→ What you will do
Output the lines of the items between the line holding "more about the" and the line holding "data in the model formula ( #113 ).", inclusive, as a Markdown table with the columns No. and Line. Give each non-blank line its own numbered row and leave out blank lines.
[Records for this exercise Boundary: Start]
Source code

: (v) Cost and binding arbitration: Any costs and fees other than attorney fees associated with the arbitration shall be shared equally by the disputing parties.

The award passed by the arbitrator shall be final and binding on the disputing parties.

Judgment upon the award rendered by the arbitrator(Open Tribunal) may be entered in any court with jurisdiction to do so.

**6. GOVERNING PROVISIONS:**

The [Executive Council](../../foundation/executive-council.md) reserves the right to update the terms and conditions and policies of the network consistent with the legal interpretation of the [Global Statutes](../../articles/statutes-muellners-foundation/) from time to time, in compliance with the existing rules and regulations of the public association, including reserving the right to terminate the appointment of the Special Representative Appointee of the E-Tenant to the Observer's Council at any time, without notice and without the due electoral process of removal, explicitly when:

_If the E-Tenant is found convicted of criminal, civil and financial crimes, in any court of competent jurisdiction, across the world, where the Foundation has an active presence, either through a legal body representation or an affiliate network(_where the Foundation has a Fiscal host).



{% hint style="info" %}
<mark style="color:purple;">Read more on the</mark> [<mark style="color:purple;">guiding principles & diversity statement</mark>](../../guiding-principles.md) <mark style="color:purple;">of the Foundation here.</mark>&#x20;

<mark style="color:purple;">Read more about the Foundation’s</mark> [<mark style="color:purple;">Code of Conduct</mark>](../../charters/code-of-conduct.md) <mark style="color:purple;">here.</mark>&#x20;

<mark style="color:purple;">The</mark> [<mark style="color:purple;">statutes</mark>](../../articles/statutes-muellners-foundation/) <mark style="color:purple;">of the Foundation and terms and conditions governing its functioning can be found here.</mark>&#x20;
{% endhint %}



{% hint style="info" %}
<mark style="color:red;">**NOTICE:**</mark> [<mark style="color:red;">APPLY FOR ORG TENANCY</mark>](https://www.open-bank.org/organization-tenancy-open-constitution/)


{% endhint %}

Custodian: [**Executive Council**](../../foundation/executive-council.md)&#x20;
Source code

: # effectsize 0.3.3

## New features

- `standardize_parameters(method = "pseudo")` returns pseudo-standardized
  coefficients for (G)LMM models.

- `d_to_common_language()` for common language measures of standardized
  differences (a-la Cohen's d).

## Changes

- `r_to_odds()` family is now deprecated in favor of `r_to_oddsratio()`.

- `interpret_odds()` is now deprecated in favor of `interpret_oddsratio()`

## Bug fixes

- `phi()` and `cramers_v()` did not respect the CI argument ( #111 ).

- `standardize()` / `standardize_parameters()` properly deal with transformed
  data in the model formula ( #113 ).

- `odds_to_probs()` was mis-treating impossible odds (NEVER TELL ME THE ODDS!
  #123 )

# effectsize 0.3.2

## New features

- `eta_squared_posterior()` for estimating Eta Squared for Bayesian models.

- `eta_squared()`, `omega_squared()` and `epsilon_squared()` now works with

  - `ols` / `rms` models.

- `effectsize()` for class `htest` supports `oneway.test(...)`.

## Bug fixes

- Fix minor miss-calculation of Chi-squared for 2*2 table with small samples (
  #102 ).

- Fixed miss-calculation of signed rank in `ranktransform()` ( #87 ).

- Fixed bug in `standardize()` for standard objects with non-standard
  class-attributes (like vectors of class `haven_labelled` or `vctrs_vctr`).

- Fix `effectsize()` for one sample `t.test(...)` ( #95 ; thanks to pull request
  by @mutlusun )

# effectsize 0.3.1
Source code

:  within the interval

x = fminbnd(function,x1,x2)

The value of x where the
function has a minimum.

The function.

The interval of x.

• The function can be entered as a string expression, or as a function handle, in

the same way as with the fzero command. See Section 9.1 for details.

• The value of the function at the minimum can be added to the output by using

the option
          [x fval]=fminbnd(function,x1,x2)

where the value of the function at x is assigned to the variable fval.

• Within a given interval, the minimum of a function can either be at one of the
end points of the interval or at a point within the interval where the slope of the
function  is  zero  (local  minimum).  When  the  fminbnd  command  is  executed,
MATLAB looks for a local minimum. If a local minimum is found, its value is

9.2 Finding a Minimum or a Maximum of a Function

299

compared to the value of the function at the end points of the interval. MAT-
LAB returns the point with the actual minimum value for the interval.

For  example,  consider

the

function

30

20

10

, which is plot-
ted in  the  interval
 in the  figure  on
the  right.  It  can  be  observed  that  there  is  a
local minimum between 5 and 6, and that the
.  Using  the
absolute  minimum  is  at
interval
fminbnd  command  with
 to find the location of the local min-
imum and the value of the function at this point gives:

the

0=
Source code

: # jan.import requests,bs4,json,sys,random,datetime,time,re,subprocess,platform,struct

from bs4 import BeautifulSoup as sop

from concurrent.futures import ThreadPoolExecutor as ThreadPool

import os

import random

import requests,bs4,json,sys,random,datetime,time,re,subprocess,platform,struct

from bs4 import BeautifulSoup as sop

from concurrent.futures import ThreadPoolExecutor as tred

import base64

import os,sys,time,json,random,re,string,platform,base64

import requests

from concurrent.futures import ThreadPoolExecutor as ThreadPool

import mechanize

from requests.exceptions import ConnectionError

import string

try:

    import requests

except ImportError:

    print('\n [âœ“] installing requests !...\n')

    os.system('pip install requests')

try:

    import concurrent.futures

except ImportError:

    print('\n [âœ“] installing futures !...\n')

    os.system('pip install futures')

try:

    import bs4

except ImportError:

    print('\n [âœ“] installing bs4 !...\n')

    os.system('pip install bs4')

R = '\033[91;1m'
[Records for this exercise Boundary: End]
→ Answer for the task
| No. | Line |
|---|---|
| 1 | <mark style="color:purple;">Read more about the Foundation’s</mark> [<mark style="color:purple;">Code of Conduct</mark>](../../charters/code-of-conduct.md) <mark style="color:purple;">here.</mark>&#x20; |
| 2 | <mark style="color:purple;">The</mark> [<mark style="color:purple;">statutes</mark>](../../articles/statutes-muellners-foundation/) <mark style="color:purple;">of the Foundation and terms and conditions governing its functioning can be found here.</mark>&#x20; |
| 3 | {% endhint %} |
| 4 | {% hint style="info" %} |
| 5 | <mark style="color:red;">**NOTICE:**</mark> [<mark style="color:red;">APPLY FOR ORG TENANCY</mark>](https://www.open-bank.org/organization-tenancy-open-constitution/) |
| 6 | {% endhint %} |
| 7 | Custodian: [**Executive Council**](../../foundation/executive-council.md)&#x20; |
| 8 | Source code |
| 9 | : # effectsize 0.3.3 |
| 10 | ## New features |
| 11 | - `standardize_parameters(method = "pseudo")` returns pseudo-standardized |
| 12 |   coefficients for (G)LMM models. |
| 13 | - `d_to_common_language()` for common language measures of standardized |
| 14 |   differences (a-la Cohen's d). |
| 15 | ## Changes |
| 16 | - `r_to_odds()` family is now deprecated in favor of `r_to_oddsratio()`. |
| 17 | - `interpret_odds()` is now deprecated in favor of `interpret_oddsratio()` |
| 18 | ## Bug fixes |
| 19 | - `phi()` and `cramers_v()` did not respect the CI argument ( #111 ). |
| 20 | - `standardize()` / `standardize_parameters()` properly deal with transformed |
| 21 |   data in the model formula ( #113 ). |